The Inner ChildThe Inner Child
ACA Tuesday Zoombox
Ashley reads from ACA literature and talks about healing her inner child, focusing on abandonment fear, reparenting herself, and building healthier relationships. The share blends readings, imagery, and personal experience aimed at Adult Children of Alcoholics and others from dysfunctional families.
15:44•22 Apr 2026
Healing the Inner Child: Ashley’s ACA Journey of Reparenting and Recovery
Episode Overview
- Inner child work in ACA involves recognising that adult decisions can be driven by childhood fear and trauma, especially fear of abandonment.
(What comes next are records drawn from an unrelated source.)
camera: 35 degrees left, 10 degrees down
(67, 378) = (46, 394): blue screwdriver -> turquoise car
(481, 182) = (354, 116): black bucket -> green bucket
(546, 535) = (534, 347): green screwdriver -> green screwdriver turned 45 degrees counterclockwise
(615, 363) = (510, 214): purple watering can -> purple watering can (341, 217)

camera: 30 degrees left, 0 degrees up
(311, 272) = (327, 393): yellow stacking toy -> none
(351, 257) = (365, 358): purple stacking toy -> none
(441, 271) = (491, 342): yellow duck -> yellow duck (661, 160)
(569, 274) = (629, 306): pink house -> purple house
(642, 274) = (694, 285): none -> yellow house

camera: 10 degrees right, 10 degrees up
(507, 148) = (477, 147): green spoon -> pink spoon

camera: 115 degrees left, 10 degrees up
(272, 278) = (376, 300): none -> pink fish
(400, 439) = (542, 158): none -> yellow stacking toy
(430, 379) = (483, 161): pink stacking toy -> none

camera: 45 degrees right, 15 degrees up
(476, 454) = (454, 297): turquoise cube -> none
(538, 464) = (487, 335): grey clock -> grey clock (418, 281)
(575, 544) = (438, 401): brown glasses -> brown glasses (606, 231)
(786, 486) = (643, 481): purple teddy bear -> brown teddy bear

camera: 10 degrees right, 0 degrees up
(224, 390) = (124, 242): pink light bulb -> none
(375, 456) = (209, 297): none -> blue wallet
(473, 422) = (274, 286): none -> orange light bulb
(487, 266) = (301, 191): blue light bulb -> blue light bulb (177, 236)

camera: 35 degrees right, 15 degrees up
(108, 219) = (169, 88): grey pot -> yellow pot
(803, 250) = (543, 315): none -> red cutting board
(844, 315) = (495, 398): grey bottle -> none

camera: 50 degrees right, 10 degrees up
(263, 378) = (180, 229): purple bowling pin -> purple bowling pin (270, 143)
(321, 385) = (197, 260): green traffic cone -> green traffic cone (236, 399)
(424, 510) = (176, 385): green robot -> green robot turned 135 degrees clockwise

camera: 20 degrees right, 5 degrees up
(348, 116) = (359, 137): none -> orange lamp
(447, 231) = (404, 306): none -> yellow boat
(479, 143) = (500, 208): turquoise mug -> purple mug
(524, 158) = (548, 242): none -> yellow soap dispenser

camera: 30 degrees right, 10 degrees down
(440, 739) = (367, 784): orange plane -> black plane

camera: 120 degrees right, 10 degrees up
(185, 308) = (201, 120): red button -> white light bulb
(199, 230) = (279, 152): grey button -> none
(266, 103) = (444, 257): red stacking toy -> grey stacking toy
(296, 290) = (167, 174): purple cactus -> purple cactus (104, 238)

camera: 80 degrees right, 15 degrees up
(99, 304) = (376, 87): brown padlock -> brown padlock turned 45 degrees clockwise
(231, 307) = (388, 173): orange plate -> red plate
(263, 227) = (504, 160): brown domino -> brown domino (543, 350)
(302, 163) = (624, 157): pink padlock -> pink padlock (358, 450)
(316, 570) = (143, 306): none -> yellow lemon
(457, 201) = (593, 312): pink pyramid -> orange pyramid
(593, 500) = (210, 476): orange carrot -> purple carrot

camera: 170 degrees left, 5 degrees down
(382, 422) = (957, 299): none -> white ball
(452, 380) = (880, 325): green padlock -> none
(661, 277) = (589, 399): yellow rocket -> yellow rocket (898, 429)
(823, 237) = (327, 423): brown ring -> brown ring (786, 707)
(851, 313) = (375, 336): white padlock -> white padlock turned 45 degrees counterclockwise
- Reparenting means treating oneself with gentleness, humour, love, and respect, becoming a reliable inner loving parent.
- Healing can include simply being with inner children through stillness, tears, mindfulness, meditation, and creative activities instead of always trying to fix them.
- Imagining safe inner spaces and protective figures can support trust and connection with the inner child and inner teen.
- Growth in recovery shows up as increased independence and forming interdependent relationships with emotionally available, healthy people.
“"We grow in independence and are no longer terrified of abandonment because I am with my inner child at all times."”
How do people find strength in their journey to sobriety? This ACA Tuesday Zoombox meeting focuses on Ashley’s experience of healing her "inner child" as an Adult Child of Alcoholics and from a dysfunctional family background. Ashley, who calls herself a "fellow traveller", reads at length from ACA’s Big Red Book and the Inner Loving Parent Guidebook, centring on Chapter 8: "The Inner Child, True Self" and the trait of abandonment fear (Trait 12).
The episode is aimed at Adult Children of Alcoholics & Dysfunctional Families who relate to being "dependent personalities who are terrified of abandonment" and who see how this fear still affects jobs, relationships, and day-to-day emotional life. Through ACA literature and her own stories, Ashley describes the inner child as holding "original trust, original belief, and original love" while also carrying deep hurt and trauma.
She talks about how family dysfunction pushed her inner child into hiding, leaving "states of fear that wander the adult soul", and how that plays out in relationships, including a raw account of reacting to a partner who "wasn't paying attention".
Rather than just trying to fix or silence those feelings, Ashley talks about "healing through conscious contact with the inner family" by simply being with her inner children through mindfulness, meditation, prayer, creative activities, and quiet moments on the sofa during the winter holidays, hand on heart, letting the tears come. She shares imagery of a safe inner tree filled with protective animals, and how creativity and imagination help build trust with her inner child and teen.
The message that runs through her share is gentle but firm: recovery means reparenting herself "with gentleness, humor, love, and respect", growing in independence, and forming interdependent relationships with emotionally healthy people. If you’re curious about inner child work within ACA, you might find a lot of your own story in hers.